By now, I have spent about twice as much time at Ground Zero as I had planned. I make my way to Broadway to find a subway station. I put my notepad and camera away, and now, with my vision unshackeled from the veiwfinder, I really see the city. People rush to catch buses, talk on cell phones, hand out flyers, hawk mounted and framed prints of the Towers. I pass the shrine again and the tourist types still crane their necks for a view beyond the fence. A few pray and a plain woman with mousy hair sobs quietly, reading the futile hand-written messages seeking lost loved ones and friends. I walk on. I have a ticket to visit the Empire State Building and I want to watch the sunset from the top -- New York City by day and by night.

At the corner of Dey and Broadway, the ruins of Tower #5 stop me cold. One of the smaller buildings on the plaza, twenty stories or something like that, #5 suffered too much damage to save and is being demolished. Only five stories and the mezzanine remain. I stand less than 100 feet away, seeing in detail the charred facade, the twisted steel beams, the flapping insulation -- charred, rusted, wounded, dead. My expedition, up to this point remote and academic, becomes suddenly very real and immediate.

Fast-moving pedestrian traffic brushes my back. The police wear gas masks. A wrecking ball pounds methodically at the corpse of #5 over the shrill scream of a saw, slicing iron beams. At my feet, the gray dust of the noxious debris cloud fills the cracks of the sidewalks and the creases of the steel security door of the comer bodega.
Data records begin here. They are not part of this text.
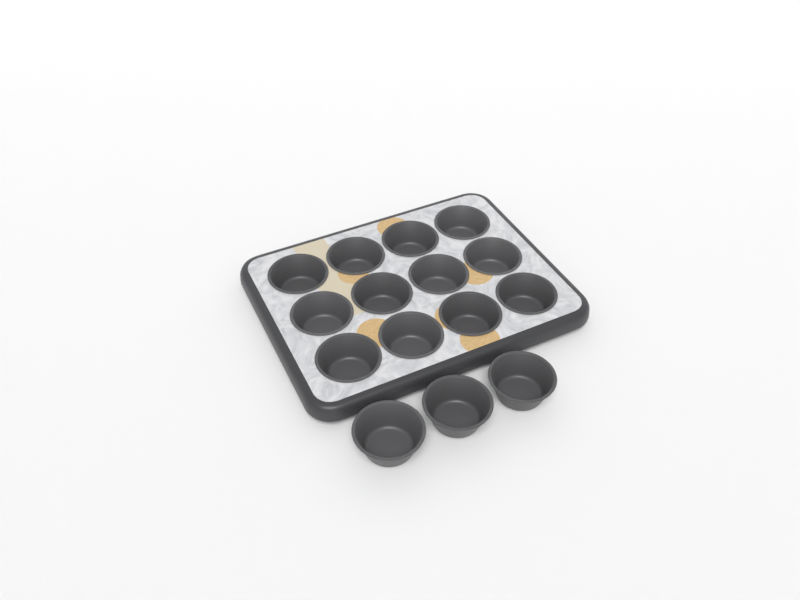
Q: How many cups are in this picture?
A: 15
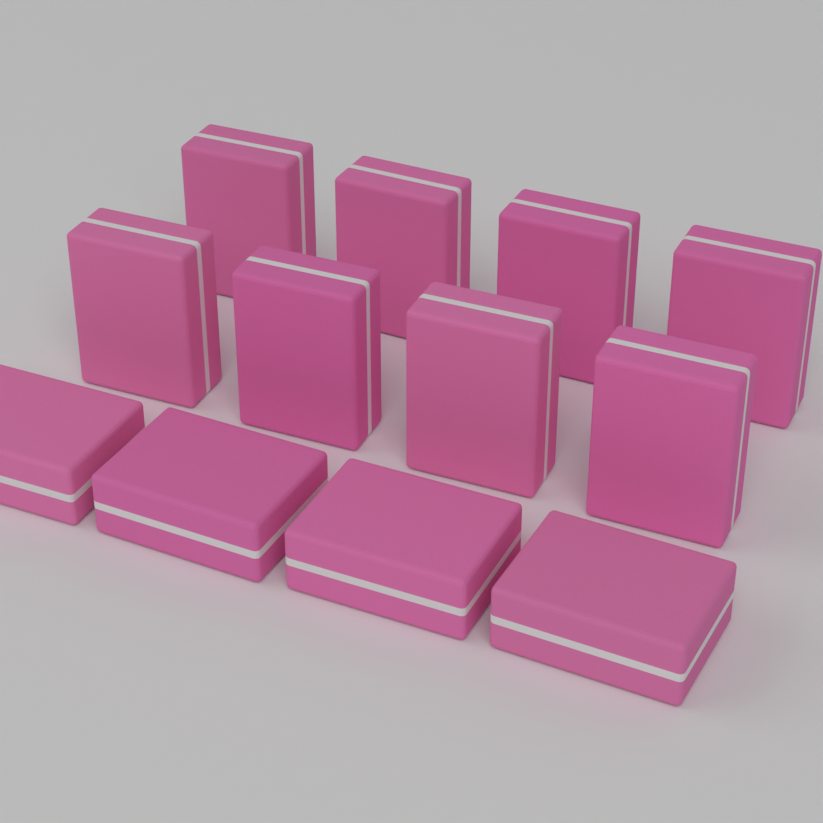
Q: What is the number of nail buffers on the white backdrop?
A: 12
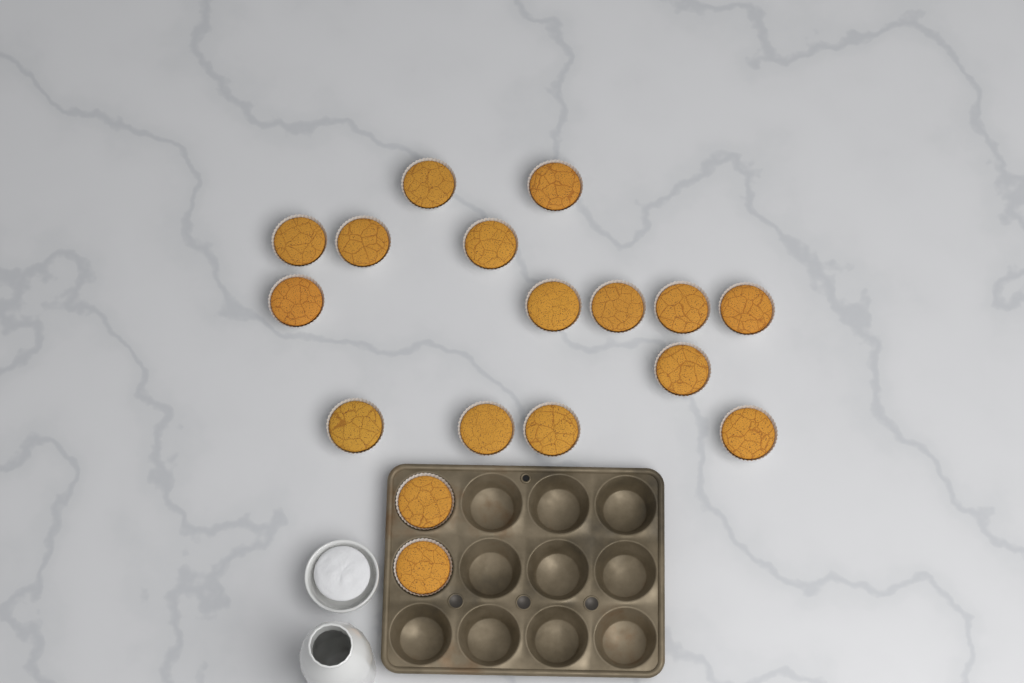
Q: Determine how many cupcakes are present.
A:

I break away and by the time I catch the subway to mid-town and arrive on the 83rd floor of the Empire State Building, the sun has set.

From the observation deck of the once again tallest building in New York, I cannot escape the vision of#5. I think of a proverb of Loa Tzu: "We make a vessel from a lump of clay; it is the empty space within the vessel that makes it useful." No one likes to say as much, but long before I ever came to New York City, I had concluded that the duolith of the World Trade Center was nothing more than a novelty. In reality, the Towers weren't very unique or compelling architecturally, at least to me. Even Houston has a 101­ story building. It's about as exciting as a shoebox, but damn, it's really tall. No, if there hadn't been two World Trade Center Towers, there wouldn't be much to talk about. The demise of the Towers defines their glory. A sixteen-acre hole in the skyline, and how it got there assures their place in history, and a hole is just a well-defined emptiness. As Lao Tzu suggested more than two thousand years ago, while the tangible has advantages, it is the intangible that bequeaths immortality.

I don't know if anyone has been tracking the visitors to Ground Zero as compared to the visitors to the standing Towers. Whether more or less numerous, those compelled to visit Ground Zero, whatever their motives, will surely depart with an awful sense of immediacy, because the event won't end until the hole is repaired. Yet the rubble will be displaced as surely as the Towers crumbled. The hole will be filled and another change will have been wrought. I circle the observation deck of the Empire State Building and wonder what comes next. Will this tragedy create a stronger nation, like a family after the death of a child, pulling strength and unity from their grief? Or will the tragedy eventually fracture that fragile bond. I suspect it will be the latter.